[Excerpts from a dataset]
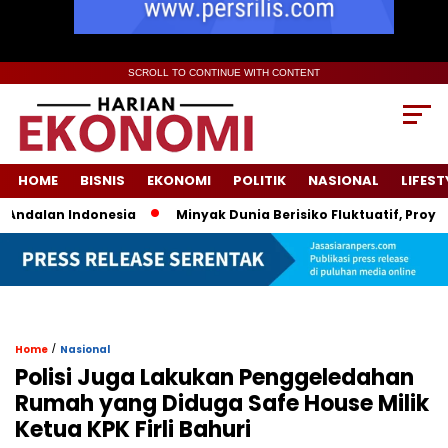
SCROLL TO CONTINUE WITH CONTENT
HOME
BISNIS
EKONOMI
POLITIK
NASIONAL
LIFEST
ndalan Indonesia
Minyak Dunia Berisiko Fluktuatif, Proyeks
/
Home
Nasional
Polisi Juga Lakukan Penggeledahan
Rumah yang Diduga Safe House Milik
Ketua KPK Firli Bahuri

EXERCISE DIRECTIONS: You are asked to reproduce word for word the line containing "ndalan Indonesia" and every subsequent line through the end of the entries.

SOLVED EXERCISE:
ndalan Indonesia
Minyak Dunia Berisiko Fluktuatif, Proyeks
/
Home
Nasional
Polisi Juga Lakukan Penggeledahan
Rumah yang Diduga Safe House Milik
Ketua KPK Firli Bahuri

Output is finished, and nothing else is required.